Dorothy
was born in 1923 in Perth, Western Australia, was brought up on
an isolated sheep and wheat farm, educated by correspondence and
later at Perth College and the University of Western Australia.
She worked as a journalist on the Perth Daily News and the
Communist Party newspaper The Workers' Star. Shifting to Sydney,
she worked for one year as a mill hand and for two years as an advertising
copywriter, then, back in Perth, for nine years as an English tutor
at the University of Western
Australia.
Her
first full-length public work was Bobbin Up in 1959, based on
her experiences in the Alexandria Spinning Mill in Sydney, and nine
years living in the inner-city suburbs with a boilermaker named Les
Flood and their three young sons.
Bobbin Up
was first published by the left-wing cooperative, The Australasian Book
Society, translated into five European languages and republished in
English by Seven Seas Books (Berlin) and the feminist publishers Virago.
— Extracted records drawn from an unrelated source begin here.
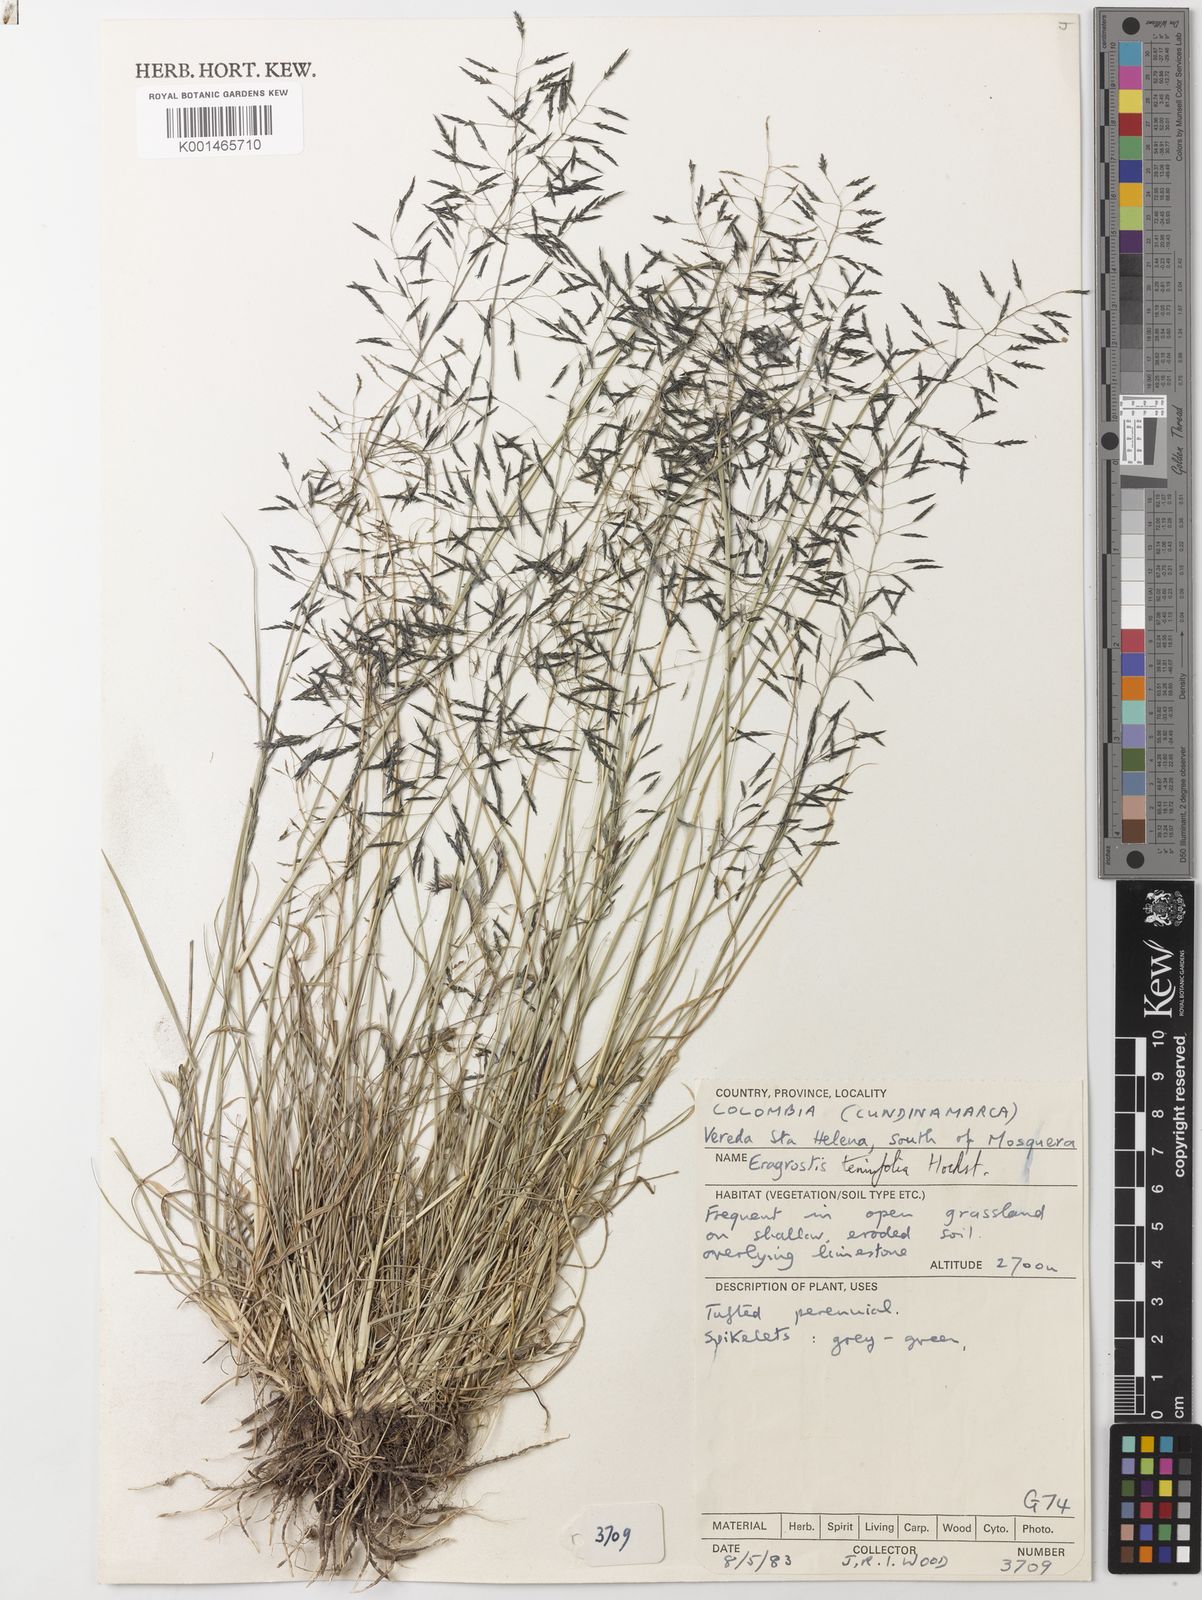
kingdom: Plantae
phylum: Tracheophyta
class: Liliopsida
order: Poales
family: Poaceae
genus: Eragrostis
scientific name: Eragrostis
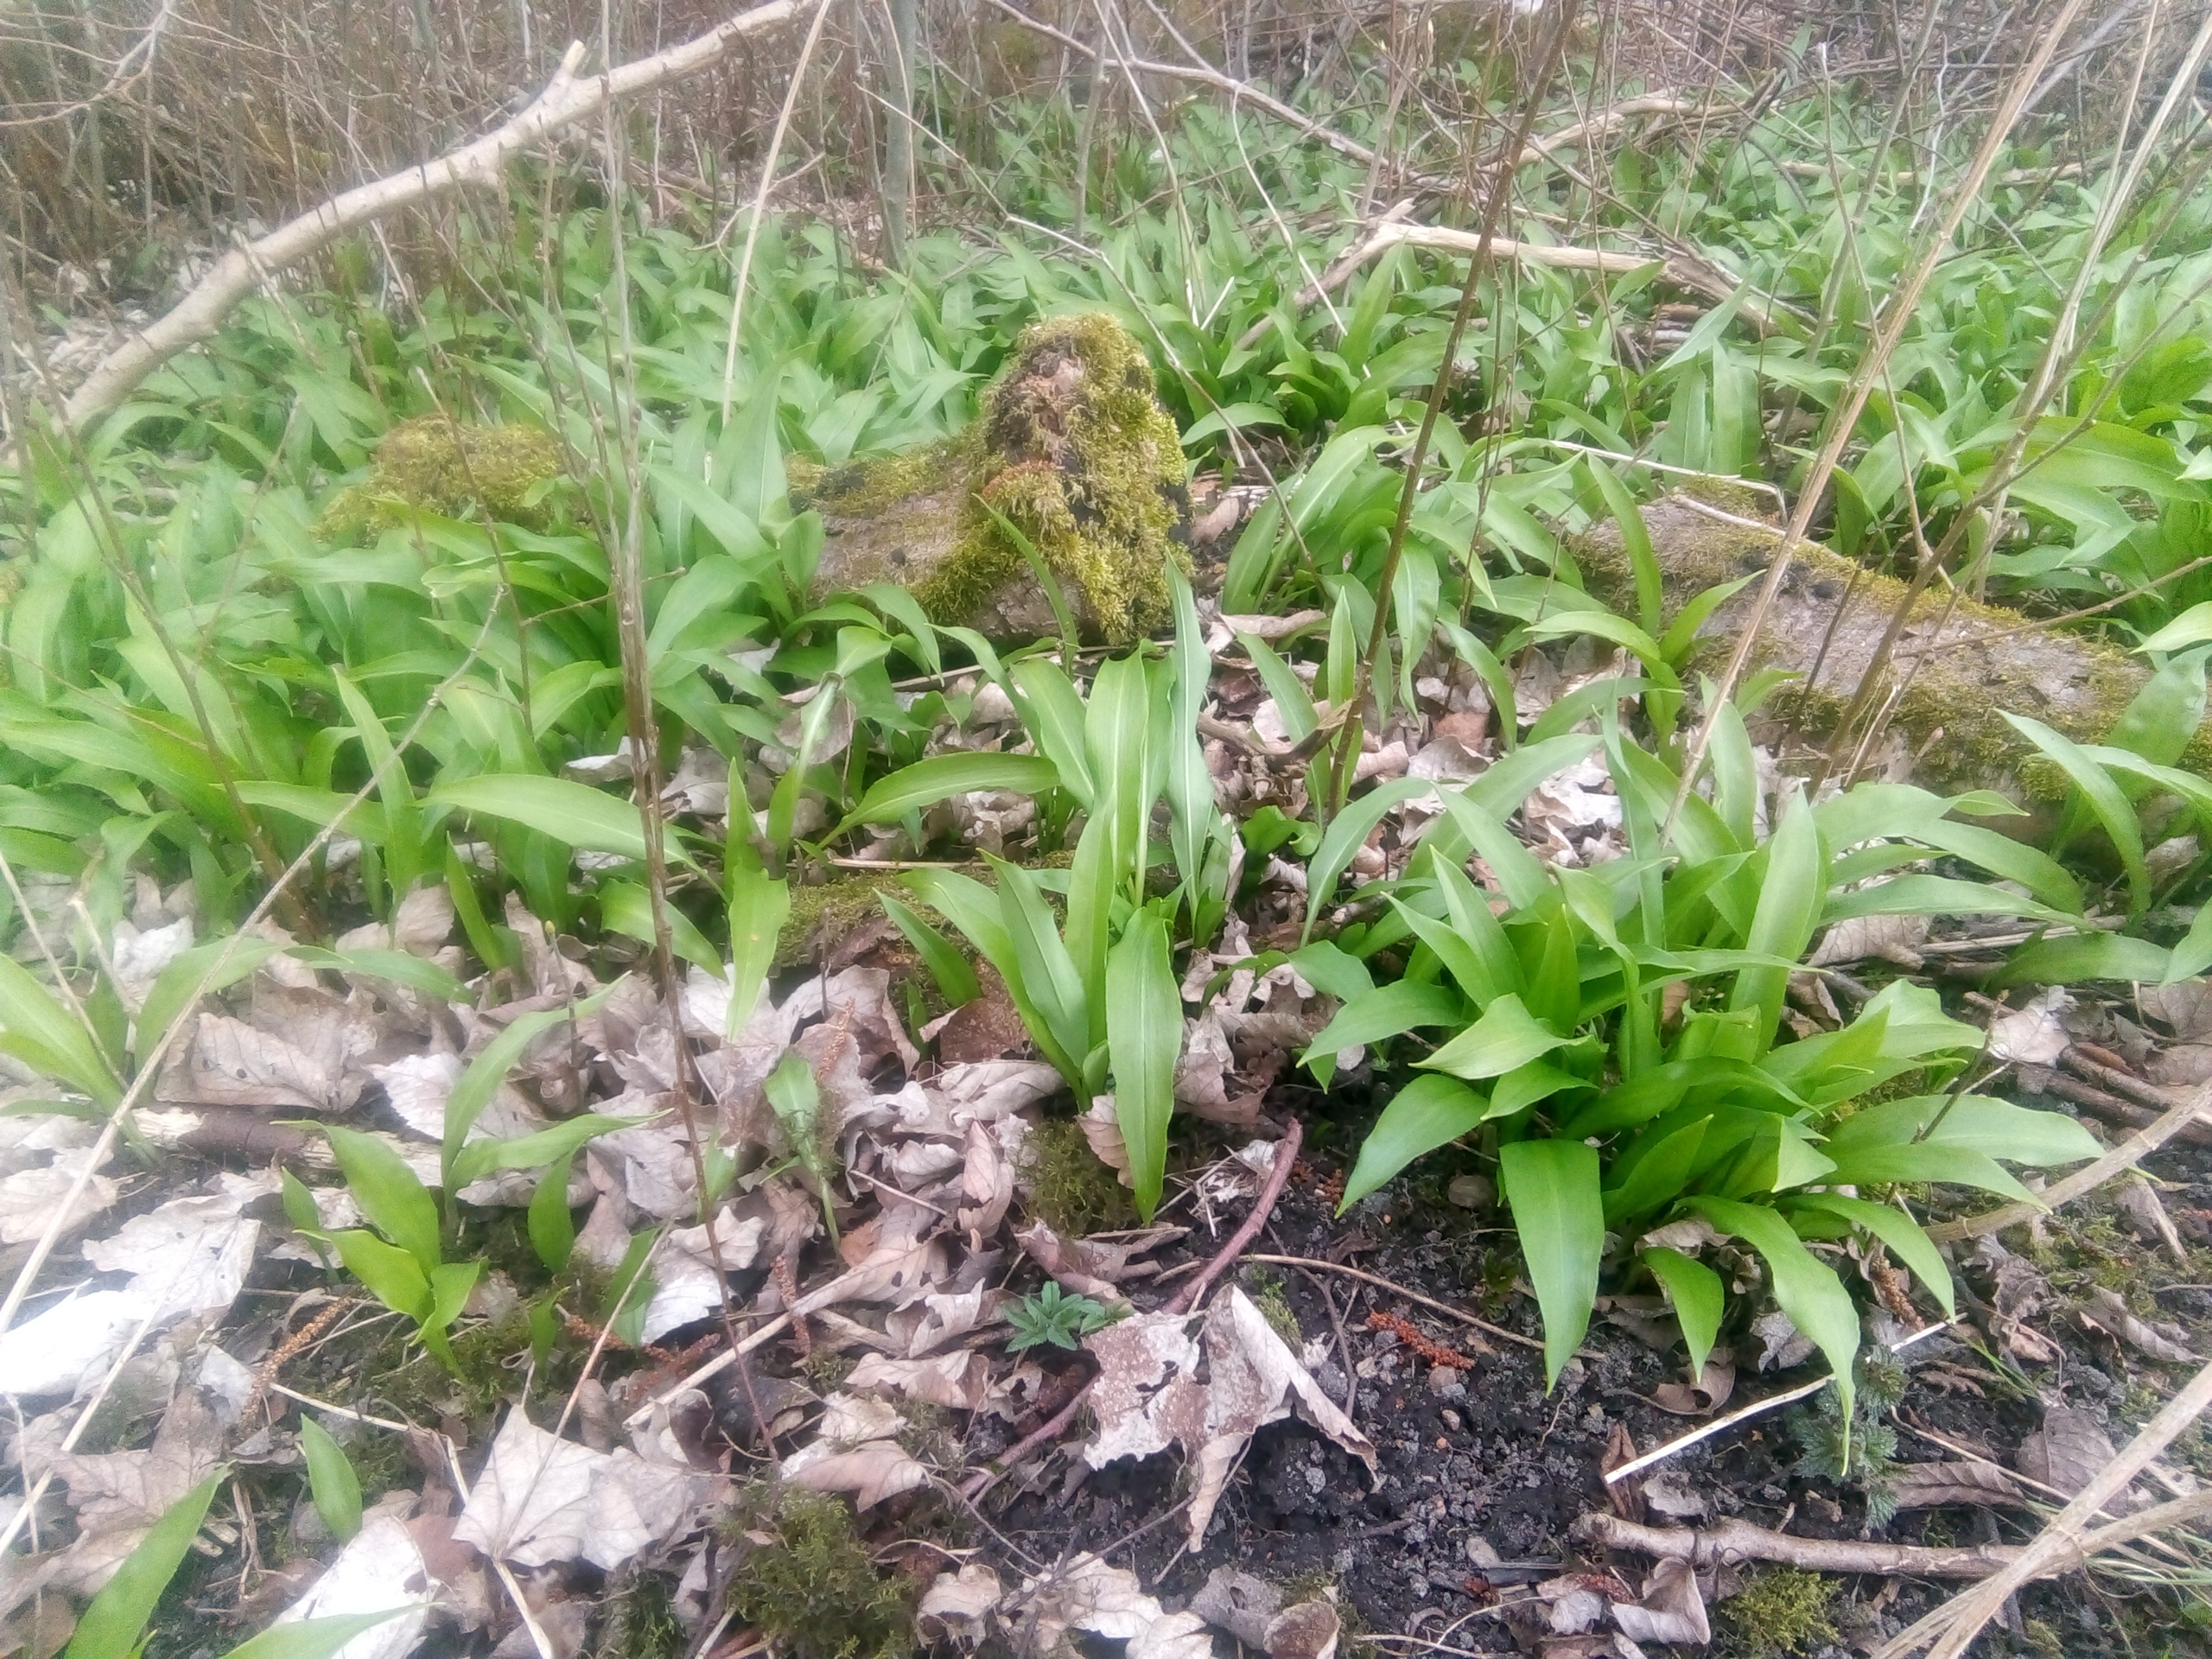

Since that time she has published thirteen plays, nine poetry collections,
an autobiography and a further two novels.
Her twenty-three-year
membership of the Communist Party of Australia ended when the Russians
marched into Czechoslovakia in 1968.
She was awarded
an AM for services to Australian literature, a D.Litt. from the University
of Western Australia, and a lifetime Emeritus Grant from the Literature
Fund of the Australia Council for the Arts.
She spent her last
years in the Blue Mountains outside Sydney with her husband, the writer
Merv Lilley. She died on the 25th of August 2002.